Os jornalistas Hélio Fernandes, da Tribuna da Imprensa, e Walter Diogo, diretor da revista Roteiro do Poder, Política, Economia e Negócios, foram absolvidos da acusação de prática do crime de calúnia contra o presidente do Tribunal de Contas do Estado do Rio (TCE), conselheiro José Gomes Graciosa e mais cinco conselheiros. A decisão é da 2ª Câmara Criminal do Tribunal de Justiça do Rio, que, por maioria de votos, reformou sentença da 19ª Vara Criminal do Rio que havia condenado os jornalistas.
Hélio Fernandes e Walter Diogo publicaram matérias fazendo alusão a uma suposta compra de votos na mudança do regimento interno do TCE-RJ. A reportagem foi veiculada pela revista Roteiro do Poder: Política, Economia e Negócios, nº 15, e reproduzida com acréscimos pelo jornal Tribuna da Imprensa nas edições dos dias 6, 9 e 10 de fevereiro de 2005. Além do presidente do TCE, foram citados os nomes dos conselheiros Aluisio Gama de Souza, Marco Antonio Barbosa Alencar, José Maurício de Lima Nolasco e Jonas Lopes de Carvalho Junior, além do conselheiro aposentado Sergio Franklin Quintella. O relator do recurso, desembargador Antonio Carlos Nascimento Amado, disse que a decisão de 1ª instância apreciou a questão de modo objetivo, sem levar em conta outros aspectos fundamentais nos delitos de opinião. Ele afirmou que, antes de apreciar o enquadramento jurídico, há que se apurar o fato e verificar “se a finalidade foi prejudicar ou caluniar alguém, se tudo não passou de um desabafo ou denúncia de fatos graves a ensejar a atuação da autoridade pública”.

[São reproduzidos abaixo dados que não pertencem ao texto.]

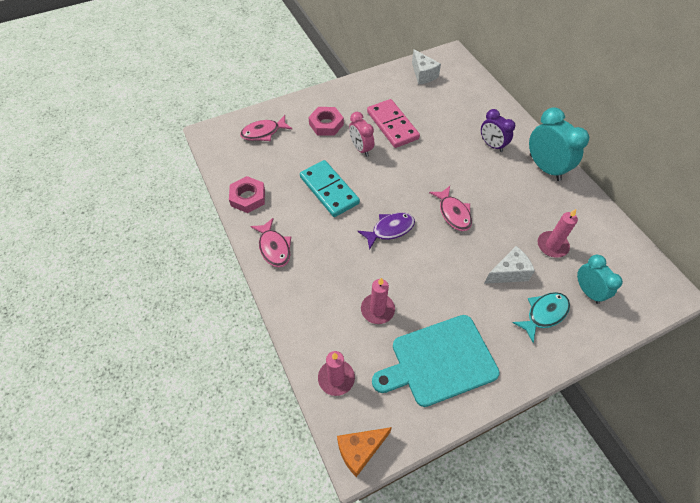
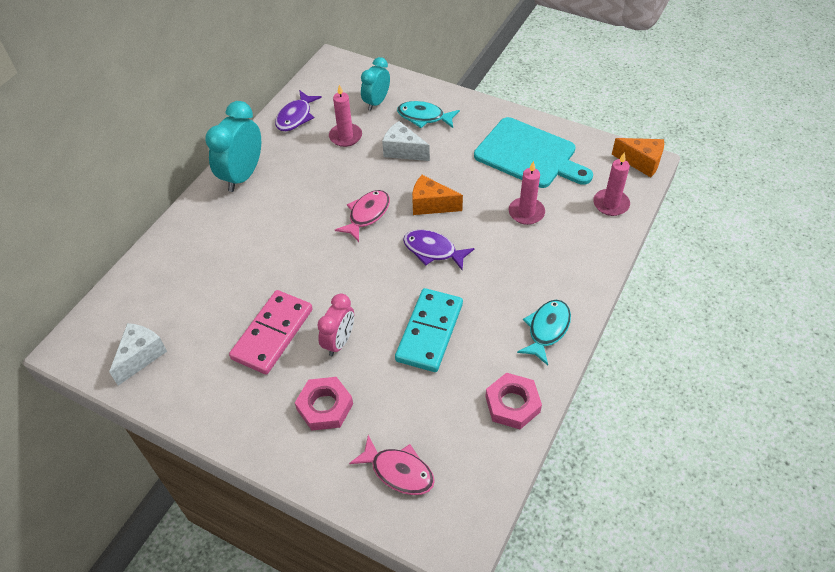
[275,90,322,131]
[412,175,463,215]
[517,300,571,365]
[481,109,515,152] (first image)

Para ele, nos delitos de imprensa, esta apreciação é mais relevante porque, em princípio, as notícias não visam em tese caluniar ou difamar, mas denunciar fatos que podem ser desabonadores para os envolvidos. Ele considerou que divulgar notícias de suspeita de interesses escusos na alteração do regimento do TCE a justificar uma investigação “não será, com certeza, ódio, despeito, rivalidade ou áspero prazer de causar o mal”.

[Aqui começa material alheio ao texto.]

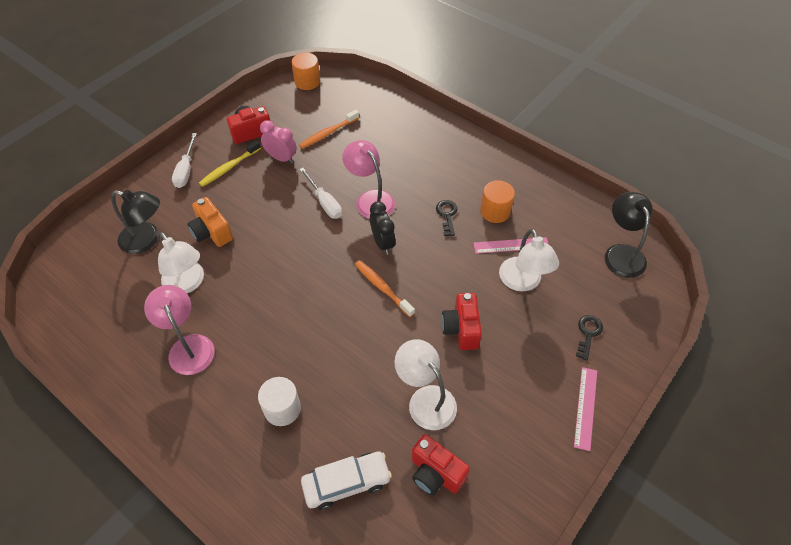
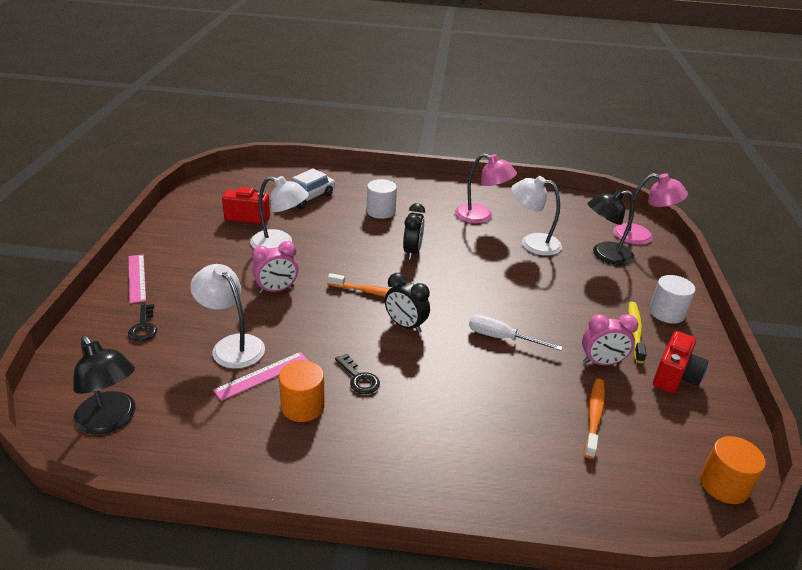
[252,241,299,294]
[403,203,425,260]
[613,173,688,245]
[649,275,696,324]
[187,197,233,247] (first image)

Ainda de acordo com Nascimento Amado, na edição do dia 9 de fevereiro de 2005, há uma nota na Tribuna da Imprensa a respeito do mesmo assunto motivado pelos protestos do presidente da Assembléia Legislativa, deputado Jorge Picciani, que salientou a necessidade de fiscalização e cobrança do TCE, como órgão auxiliar do Poder Legislativo. “A leitura das aludidas notícias mostra claramente a divulgação de suspeitas e práticas irregulares no Tribunal de Contas do Estado referidas por outras autoridades. Esse aspecto é de fundamental importância, porque significa que não são situações inverídicas ou fabulosas, que tenham sido inventadas ou criadas artificialmente, só com o intuito especulativo de vender jornais ou espicaçar autoridades”, ponderou o desembargador. No dia 20 de dezembro de 2005, sentença da 19ª Vara Criminal do Rio condenou Walter Diogo a oito meses de detenção, em regime aberto, e multa de 1, 5 salário mínimo por infração ao artigo 20 da Lei de Imprensa (caluniar alguém, imputando-lhe falsamente fato definido como crime). Helio Fernandes foi condenado a nove meses e 10 dias de detenção, em regime aberto, e multa de dois salários mínimos, pelo crime previsto no parágrafo 1º do mesmo artigo (reproduzir publicação caluniosa). As penas privativas de liberdade foram substituídas por uma restritiva de direito, tendo sido estabelecida a prestação pecuniária, respectivamente de R$ 12 mil e R$ 13 mil em alimentos, artigos de limpeza e higiene pessoal, móveis, peças de vestuário, cobertores a uma ou mais instituições de caridade indicadas pela Vara de Execuções Penais. Eles foram absolvidos do crime de difamação.